Reported in New York Official Reports at Riu Chiropractic, P.C. v AutoOne Ins. Co. (2010 NY Slip Op 50653(U))

Riu Chiropractic, P.C. v AutoOne Ins. Co. (2010 NY Slip Op 50653(U)) [*1]
Riu Chiropractic, P.C. v AutoOne Ins. Co.
2010 NY Slip Op 50653(U) [27 Misc 3d 131(A)]
Decided on April 9, 2010
Appellate Term, Second Department
Published by New York State Law Reporting Bureau pursuant to Judiciary Law § 431.
This opinion is uncorrected and will not be published in the printed Official Reports.
Decided on April 9, 2010

SUPREME COURT OF THE STATE OF NEW YORK

APPELLATE TERM: 2nd, 11th and 13th JUDICIAL DISTRICTS


PRESENT: : GOLIA, J.P., WESTON and RIOS, JJ
2009-441 Q C.
RIU Chiropractic, P.C. as assignee of DOROTHY BRAXTON, Respondent,

against

AutoOne Insurance Company, Appellant.

Appeal from an order of the Civil Court of the City of New York, Queens County (Diane A. Lebedeff, J.), entered February 3, 2009, deemed from a judgment of the same court entered March 4, 2009 (see CPLR 5501 [c]). The judgment, entered pursuant to the February 3, 2009 order granting plaintiff’s motion for summary judgment and denying defendant’s cross motion for summary judgment, awarded plaintiff the principal sum of $1,099.94.

ORDERED that the judgment is reversed without costs, the order entered February 3, 2009 is vacated, plaintiff’s motion for summary judgment is denied and defendant’s cross motion for summary judgment dismissing the complaint is granted.

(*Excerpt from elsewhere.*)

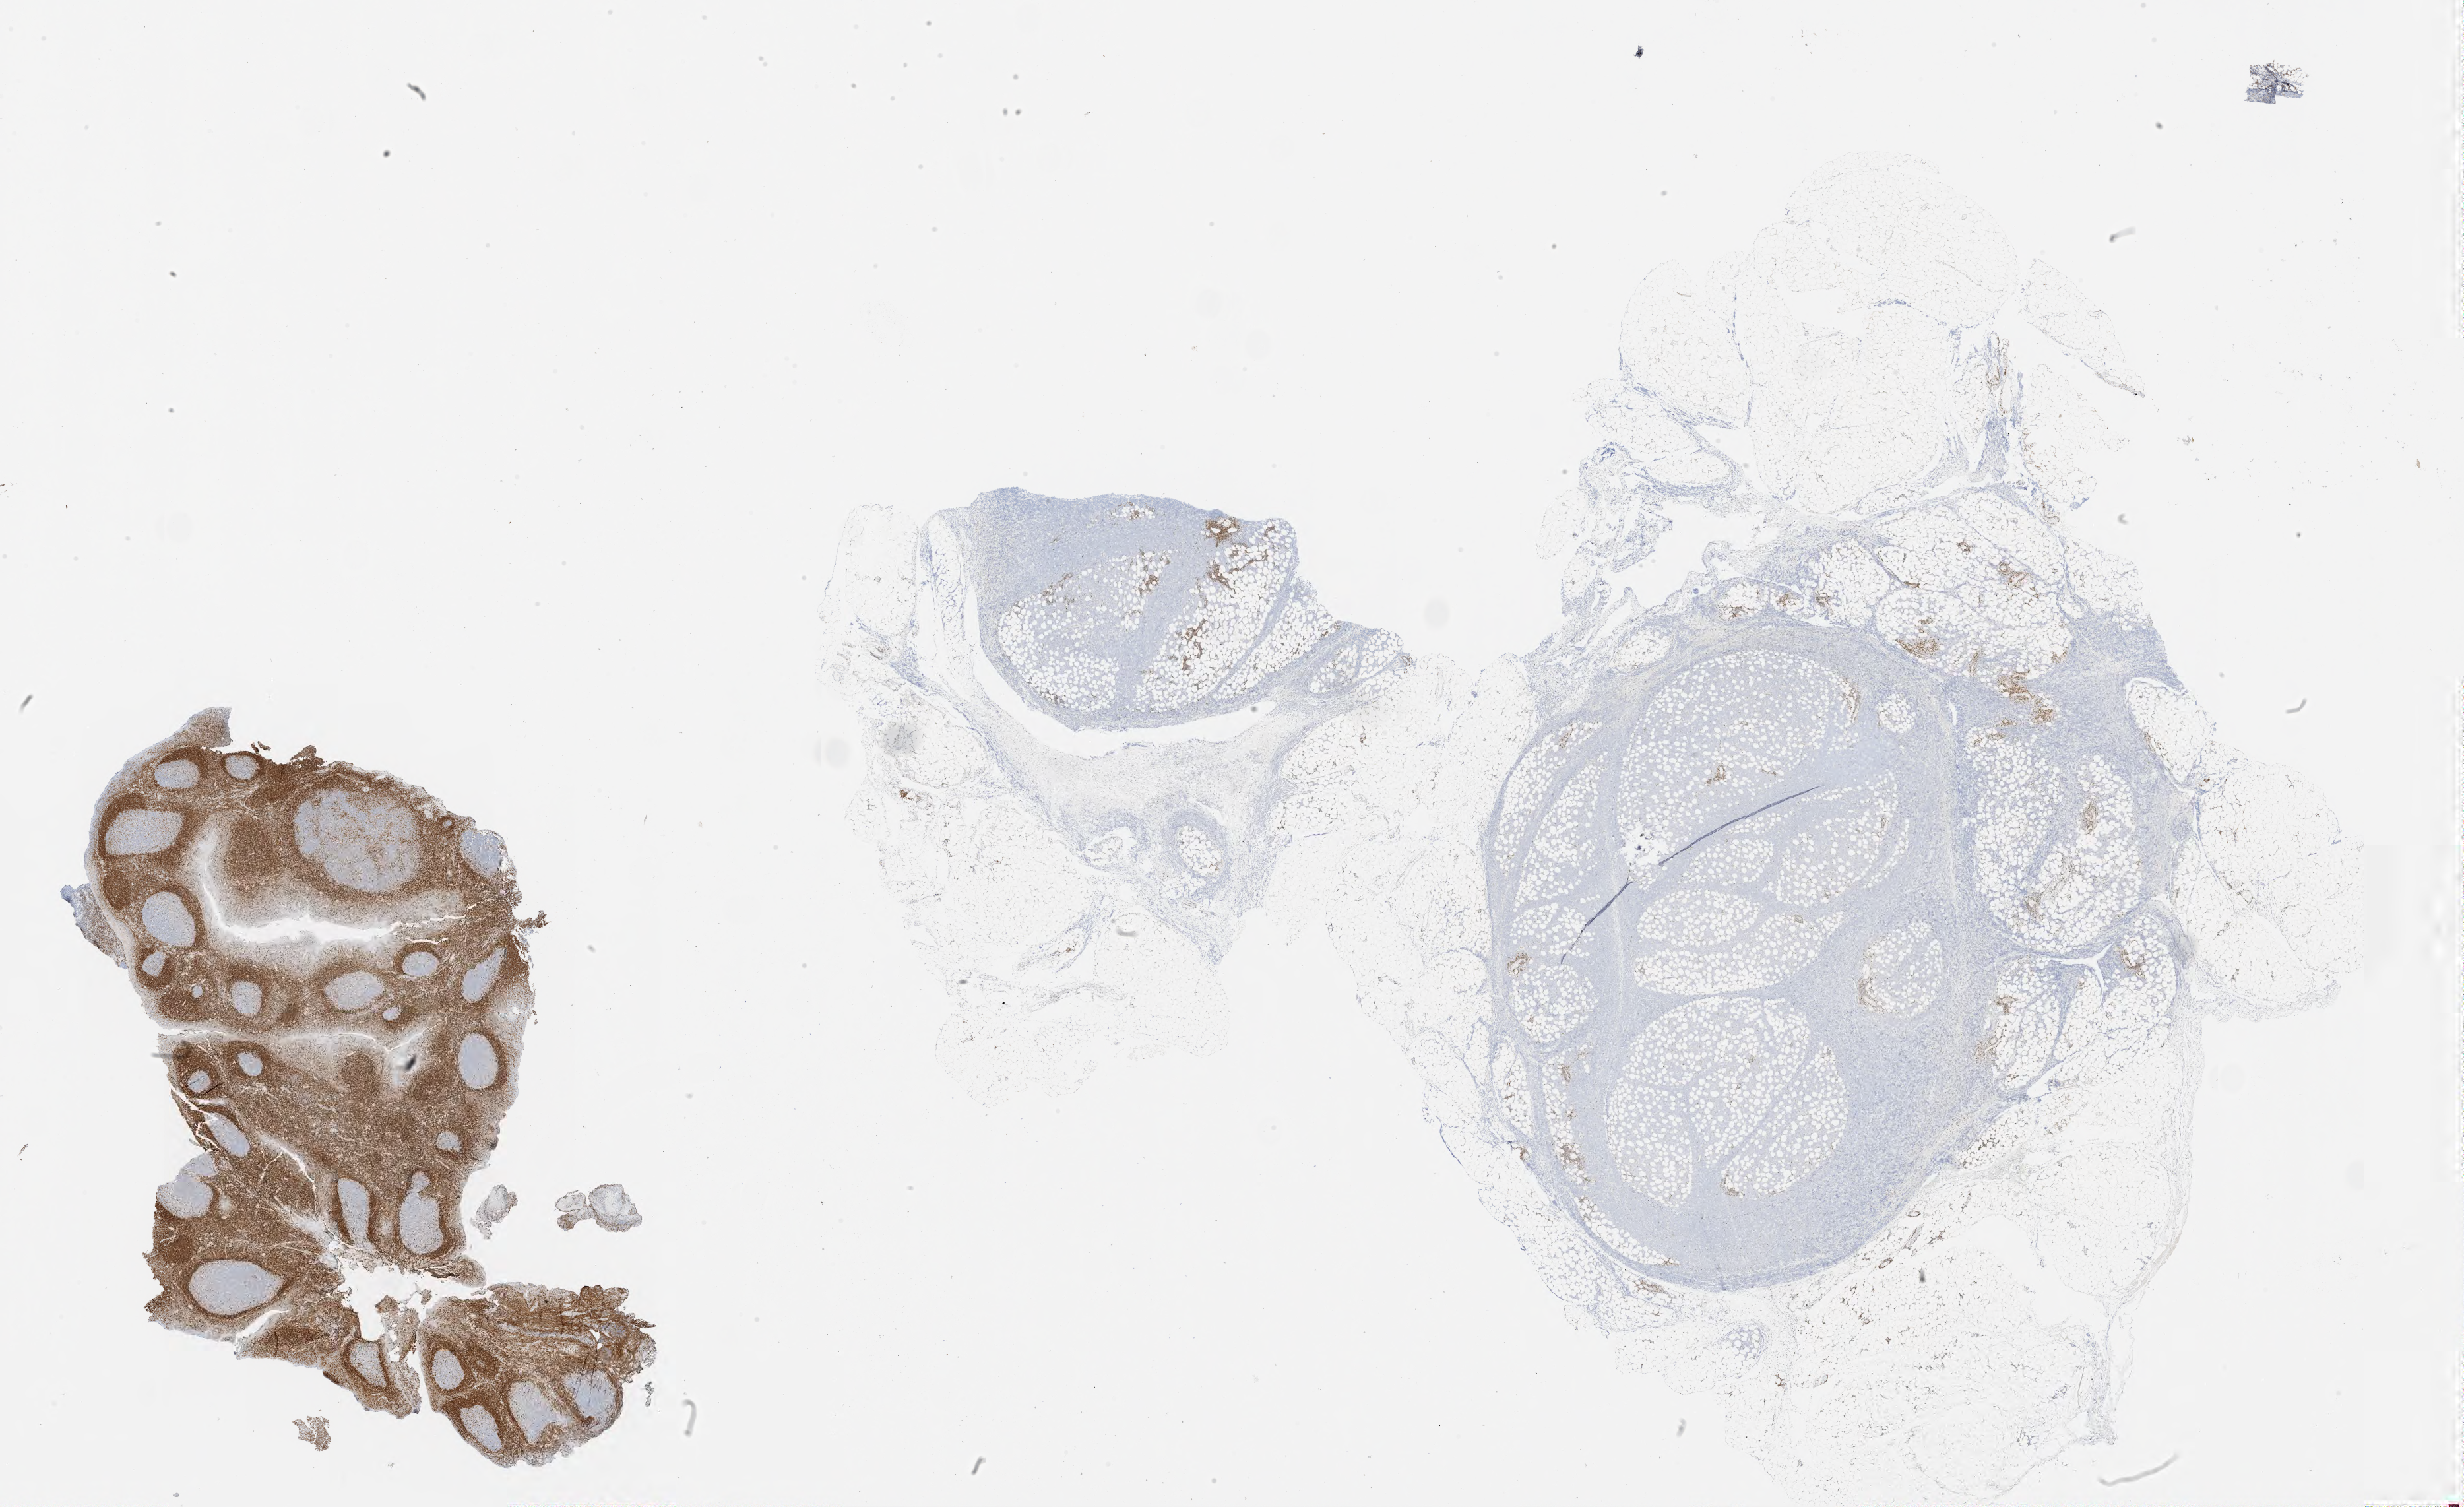
Immunohistochemistry (IHC) whole-slide image stained for BCL2 — shown as a low-resolution overview of the whole scanned area (about 30.0 x 18.3 mm), specimen: tumor tissue. Male patient, age 24 years.
Diagnosis: Burkitt lymphoma, NOS.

In this action by a provider to recover assigned first-party no-fault benefits, plaintiff moved for summary judgment, and defendant cross-moved for summary judgment dismissing the complaint on the ground that plaintiff’s assignor had failed to appear for scheduled independent medical examinations (IMEs). The Civil Court granted plaintiff’s motion for summary judgment and denied defendant’s cross motion for summary judgment. This appeal by defendant ensued. A judgment was subsequently entered, from which the appeal is deemed to be taken (see CPLR 5501 [c]).

Inasmuch as defendant raises no issue on appeal with respect to plaintiff’s prima facie case, we do not pass on the propriety of the determination of the Civil Court with respect thereto.

In opposition to plaintiff’s motion for summary judgment and in support of its cross motion for summary judgment, defendant submitted an affidavit by its litigation specialist which established that the letters scheduling the IMEs had been timely sent pursuant to defendant’s standard office practice or procedure designed to ensure that such items were properly addressed and mailed (see Stephen Fogel Psychological, P.C. v Progressive Cas. Ins. Co., 35 AD3d 720 [2006]; Residential Holding Corp. v Scottsdale Ins. Co., 286 AD2d 679 [2001]). Thereafter, defendant submitted a supplemental affirmation, pursuant to the instructions of the Civil Court, from its examining physician. The physician stated therein that plaintiff’s assignor had failed to appear for scheduled IMEs. As a result, defendant established its prima facie case. Accordingly, the judgment is reversed, the order entered February 3, 2009 is vacated, plaintiff’s motion for summary judgment is denied and defendant’s cross motion for summary judgment dismissing the [*2]complaint is granted.

Golia, J.P., Weston and Rios, JJ., concur.